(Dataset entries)
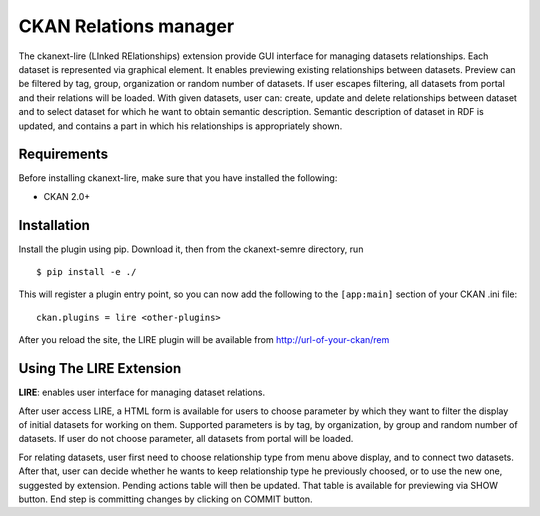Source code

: CKAN Relations manager
===========================================================


The ckanext-lire (LInked RElationships) extension provide GUI interface for managing datasets relationships.
Each dataset is represented via graphical element. It enables previewing existing relationships between
datasets. Preview can be filtered by tag, group, organization or random number of datasets. If user escapes
filtering, all datasets from portal and their relations will be loaded. With given datasets, user can:
create, update and delete relationships between dataset and to select dataset for which he want to obtain
semantic description. Semantic description of dataset in RDF is updated, and contains a part in which
his relationships is appropriately shown.


Requirements
------------

Before installing ckanext-lire, make sure that you have installed the following:

* CKAN 2.0+

Installation
------------

Install the plugin using pip. Download it, then from the ckanext-semre directory, run

::

    $ pip install -e ./

This will register a plugin entry point, so you can now add the following 
to the ``[app:main]`` section of your CKAN .ini file:

::

    ckan.plugins = lire <other-plugins>

After you reload the site, the LIRE plugin will be available from http://url-of-your-ckan/rem

Using The LIRE Extension
----------------------

**LIRE**: enables user interface for managing dataset relations.

After user access LIRE, a HTML form is available for users to choose parameter by which they want 
to filter the display of initial datasets for working on them. Supported parameters is by tag, by
organization, by group and random number of datasets. If user do not choose parameter, all datasets
from portal will be loaded.

For relating datasets, user first need to choose relationship type from menu above display, and to 
connect two datasets. After that, user can decide whether he wants to keep relationship type he 
previously choosed, or to use the new one, suggested by extension. Pending actions table will then 
be updated. That table is available for previewing via SHOW button. End step is committing changes 
by clicking on COMMIT button.

::

 

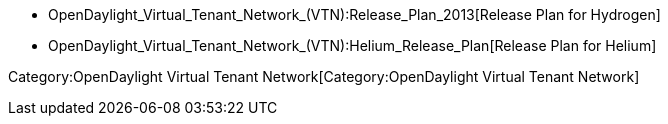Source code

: * OpenDaylight_Virtual_Tenant_Network_(VTN):Release_Plan_2013[Release
Plan for Hydrogen]
* OpenDaylight_Virtual_Tenant_Network_(VTN):Helium_Release_Plan[Release
Plan for Helium]

Category:OpenDaylight Virtual Tenant Network[Category:OpenDaylight
Virtual Tenant Network]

▶ _Directive_:
Exactly what appears in the records above must be returned, apart from the pictures.

▶ _Response to this exercise_:
Source code

: CKAN Relations manager
===========================================================


The ckanext-lire (LInked RElationships) extension provide GUI interface for managing datasets relationships.
Each dataset is represented via graphical element. It enables previewing existing relationships between
datasets. Preview can be filtered by tag, group, organization or random number of datasets. If user escapes
filtering, all datasets from portal and their relations will be loaded. With given datasets, user can:
create, update and delete relationships between dataset and to select dataset for which he want to obtain
semantic description. Semantic description of dataset in RDF is updated, and contains a part in which
his relationships is appropriately shown.


Requirements
------------

Before installing ckanext-lire, make sure that you have installed the following:

* CKAN 2.0+

Installation
------------

Install the plugin using pip. Download it, then from the ckanext-semre directory, run

::

    $ pip install -e ./

This will register a plugin entry point, so you can now add the following 
to the ``[app:main]`` section of your CKAN .ini file:

::

    ckan.plugins = lire <other-plugins>

After you reload the site, the LIRE plugin will be available from http://url-of-your-ckan/rem

Using The LIRE Extension
----------------------

**LIRE**: enables user interface for managing dataset relations.

After user access LIRE, a HTML form is available for users to choose parameter by which they want 
to filter the display of initial datasets for working on them. Supported parameters is by tag, by
organization, by group and random number of datasets. If user do not choose parameter, all datasets
from portal will be loaded.

For relating datasets, user first need to choose relationship type from menu above display, and to 
connect two datasets. After that, user can decide whether he wants to keep relationship type he 
previously choosed, or to use the new one, suggested by extension. Pending actions table will then 
be updated. That table is available for previewing via SHOW button. End step is committing changes 
by clicking on COMMIT button.

::

 

Source code

: * OpenDaylight_Virtual_Tenant_Network_(VTN):Release_Plan_2013[Release
Plan for Hydrogen]
* OpenDaylight_Virtual_Tenant_Network_(VTN):Helium_Release_Plan[Release
Plan for Helium]

Category:OpenDaylight Virtual Tenant Network[Category:OpenDaylight
Virtual Tenant Network]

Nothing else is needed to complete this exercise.